I authorize Moore Control Systems, Inc. to deduct the cost of any elected benefits for medical, dental, vision and FSA benefits from my pay on a pre-tax basis, as authorized under the 125 plan. I further authorize Moore Control Systems, Inc. to deduct the cost of any elected benefits for life and disability benefits on an after-tax basis. I declare that all entries on this form are true and complete and that any material misstatements or failure to report information may be used as the basis for cancellation of coverage for me and my dependent(s) (if any) from the original effective date of coverage. If I am not actively at work or are unable to engage in all the usual duties of a person of like age and sex, the effective date of all non-medical coverage will be delayed until I return to work and resume usual duties. A photographic copy of this authorization shall be valid as the original.

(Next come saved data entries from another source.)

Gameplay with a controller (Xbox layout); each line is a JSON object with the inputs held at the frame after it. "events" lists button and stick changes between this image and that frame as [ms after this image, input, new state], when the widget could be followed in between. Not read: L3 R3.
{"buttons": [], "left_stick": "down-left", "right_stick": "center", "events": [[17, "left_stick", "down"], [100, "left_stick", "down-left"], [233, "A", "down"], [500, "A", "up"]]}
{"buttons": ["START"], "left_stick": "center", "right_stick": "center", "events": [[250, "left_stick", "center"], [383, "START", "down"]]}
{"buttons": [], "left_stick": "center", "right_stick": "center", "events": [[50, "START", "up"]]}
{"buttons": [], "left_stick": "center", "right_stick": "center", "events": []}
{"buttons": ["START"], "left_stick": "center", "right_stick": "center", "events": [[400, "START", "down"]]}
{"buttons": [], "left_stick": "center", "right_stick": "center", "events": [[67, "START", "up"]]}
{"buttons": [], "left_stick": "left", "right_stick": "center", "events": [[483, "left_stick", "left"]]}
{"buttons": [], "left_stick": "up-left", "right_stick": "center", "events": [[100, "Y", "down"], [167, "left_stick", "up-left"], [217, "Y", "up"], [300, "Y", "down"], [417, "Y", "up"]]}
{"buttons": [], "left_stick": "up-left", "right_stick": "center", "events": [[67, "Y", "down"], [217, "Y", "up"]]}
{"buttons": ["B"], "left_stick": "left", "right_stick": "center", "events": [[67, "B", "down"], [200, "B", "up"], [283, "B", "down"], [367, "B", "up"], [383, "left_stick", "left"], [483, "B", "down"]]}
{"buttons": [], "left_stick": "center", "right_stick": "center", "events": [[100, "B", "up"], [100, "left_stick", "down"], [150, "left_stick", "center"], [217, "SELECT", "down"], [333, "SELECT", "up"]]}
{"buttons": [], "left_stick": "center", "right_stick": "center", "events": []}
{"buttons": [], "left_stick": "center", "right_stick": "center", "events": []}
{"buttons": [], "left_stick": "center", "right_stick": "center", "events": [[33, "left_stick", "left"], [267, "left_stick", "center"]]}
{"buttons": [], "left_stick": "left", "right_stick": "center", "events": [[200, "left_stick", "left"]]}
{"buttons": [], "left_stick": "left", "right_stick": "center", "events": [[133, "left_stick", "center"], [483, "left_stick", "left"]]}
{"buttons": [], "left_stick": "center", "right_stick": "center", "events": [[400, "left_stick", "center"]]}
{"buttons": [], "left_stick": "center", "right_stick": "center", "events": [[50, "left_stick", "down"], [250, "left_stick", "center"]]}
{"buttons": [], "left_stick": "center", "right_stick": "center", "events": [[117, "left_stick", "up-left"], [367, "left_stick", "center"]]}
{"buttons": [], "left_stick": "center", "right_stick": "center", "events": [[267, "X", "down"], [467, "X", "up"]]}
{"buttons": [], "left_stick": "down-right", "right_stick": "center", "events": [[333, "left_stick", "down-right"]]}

I understand that elections (including elections not to participate) will continue for the entire plan year unless there is a change event as described in the 125 plan such as the formation of a new dependent relationship as a result of marriage, birth, or adoption or the dissolution of a relationship such as divorce, or loss of other coverage, I must request an election change within 31 days after such event.
I understand that my dependent(s) and I may be considered a Late Enrollee(s) subject to a longer preexisting condition exclusion limitation if we don’t enroll when initially eligible.